Adding more to the horrors of the Baloch people, three mass graves have recently been discovered in Khuzdar district of Balochistan. Asian Human Rights Commission have counted 103 dead bodies recovered from the graves while according to the locals, the body count is 169. Similar graves have also been discovered in Pishin and Panjgor. This is not an isolated incident hard to make sense of. It is just another episode in a long sequence of atrocities perpetrated by the deep state against the Baloch nationalists. In over a decade, more than 6000 Baloch have gone missing, though the nationalists claim that the actual number is around 18000. Despite the disagreement over actual numbers, the enormity of the situation remains unaffected. It also does not change the undeniable fact that hundreds of mutilated and dumped dead bodies continue to be found every other day.

In any civilized society this must have led to popular discontent and possibly a national crisis. But unfortunately, rest of the country especially the commanding Punjab is completely indifferent to the whole situation. On the other hand, the common response, if any, to this calamity is to deny the hard facts or to actively blame the ‘foreign’ elements. Those who dare to speak for the Baloch missing persons have to stomach the label of being called ‘foreign agents’.

Meanwhile a small group comprised of the families of missing persons is on a long march from Quetta to Islamabad. Organized under the umbrella of the International Voice for Baloch Missing Persosns (IVBMP) and led by Mama Qadeer, an old man in his 70s, the helpless women and children have already travelled thousands of miles on foot. Having endured all the adversities of unwarrantable terrain and weather, they are currently walking through the central Punjab. The attention and media coverage given to the IVBMP’s long march is very telling of our overall reaction to the issue of Baloch missing persons. There is hard to find any parallel to such a momentous long march in the history of this country. Yet the mainstream media, usually overzealous to give surplus coverage to anything done in the name of long march, is by and large ignoring this outstanding story.
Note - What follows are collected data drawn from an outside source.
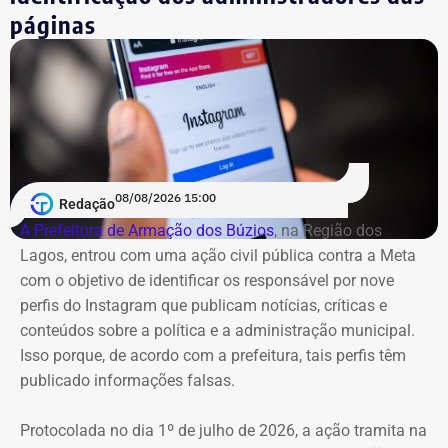
páginas
08/08/2026 15:00
Redação
A Prefeitura de Armação dos Búzios
, na Região dos
Lagos, entrou com uma ação civil pública contra a Meta
com o objetivo de identificar os responsável por nove
perfis do Instagram que publicam notícias, críticas e
conteúdos sobre a política e a administração municipal.
Isso porque, de acordo com a prefeitura, tais perfis têm
publicado informações falsas.
Protocolada no dia 1º de julho de 2026, a ação tramita na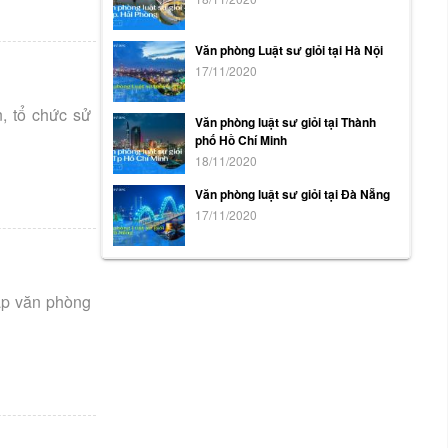
Văn phòng Luật sư giỏi tại Hà Nội
17/11/2020
, tổ chức sử
Văn phòng luật sư giỏi tại Thành
phố Hồ Chí Minh
18/11/2020
Văn phòng luật sư giỏi tại Đà Nẵng
17/11/2020
ấp văn phòng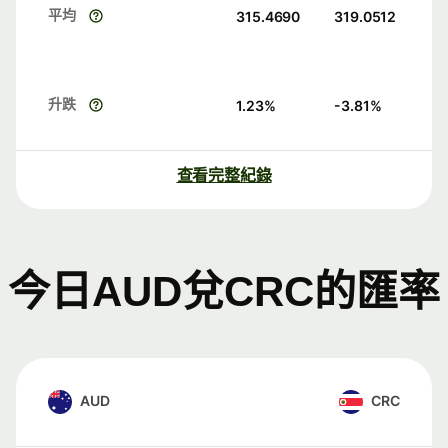
平均
315.4690
319.0512
升跌
1.23
%
-3.81
%
查看完整紀錄
今日AUD兌CRC的匯率
AUD
CRC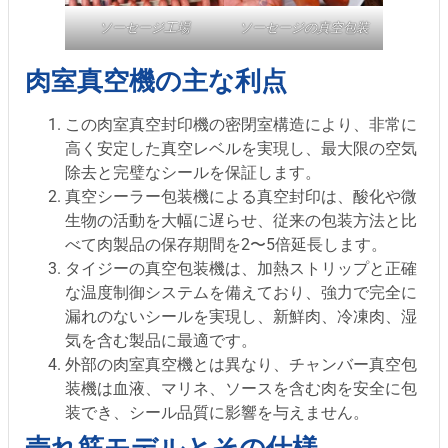
ソーセージ工場
ソーセージの真空包装
肉室真空機の主な利点
この肉室真空封印機の密閉室構造により、非常に
高く安定した真空レベルを実現し、最大限の空気
除去と完璧なシールを保証します。
真空シーラー包装機による真空封印は、酸化や微
生物の活動を大幅に遅らせ、従来の包装方法と比
べて肉製品の保存期間を2〜5倍延長します。
タイジーの真空包装機は、加熱ストリップと正確
な温度制御システムを備えており、強力で完全に
漏れのないシールを実現し、新鮮肉、冷凍肉、湿
気を含む製品に最適です。
外部の肉室真空機とは異なり、チャンバー真空包
装機は血液、マリネ、ソースを含む肉を安全に包
装でき、シール品質に影響を与えません。
売れ筋モデルとその仕様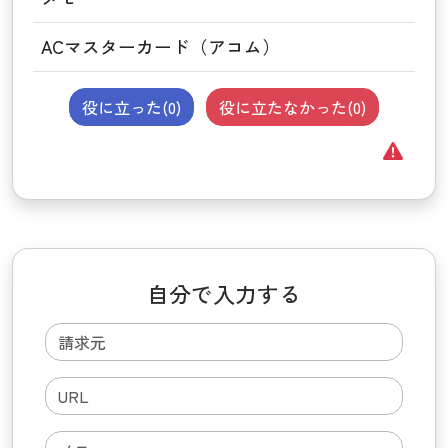
ACマスターカード（アコム）
役に立った(
0
)
役に立たなかった(
0
)
自分で入力する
Owing to habitual ignorance, cowardice or dishonesty, a conspiracy of silence has evolved around the issue of Baloch missing persons. There are some who actually are ignorant of the facts yet do not want to know, and there are others who know the reality but do not acknowledge it or actively deny it. Whether done out of vested interests or out of our erroneous sense of so-called nationalism, the whole of Pakistan will have to bear the brunt of this culture of silence. We must learn from the past; the parallel example of 1971 genocide in East Pakistan is a case in point.

With their moral courage, Mama Qadeer and his fellow travellers will soon reach the corridors of power in Islamabad. Let’s resolve to join them in their dignified demands and break the culture of silence before it is too late.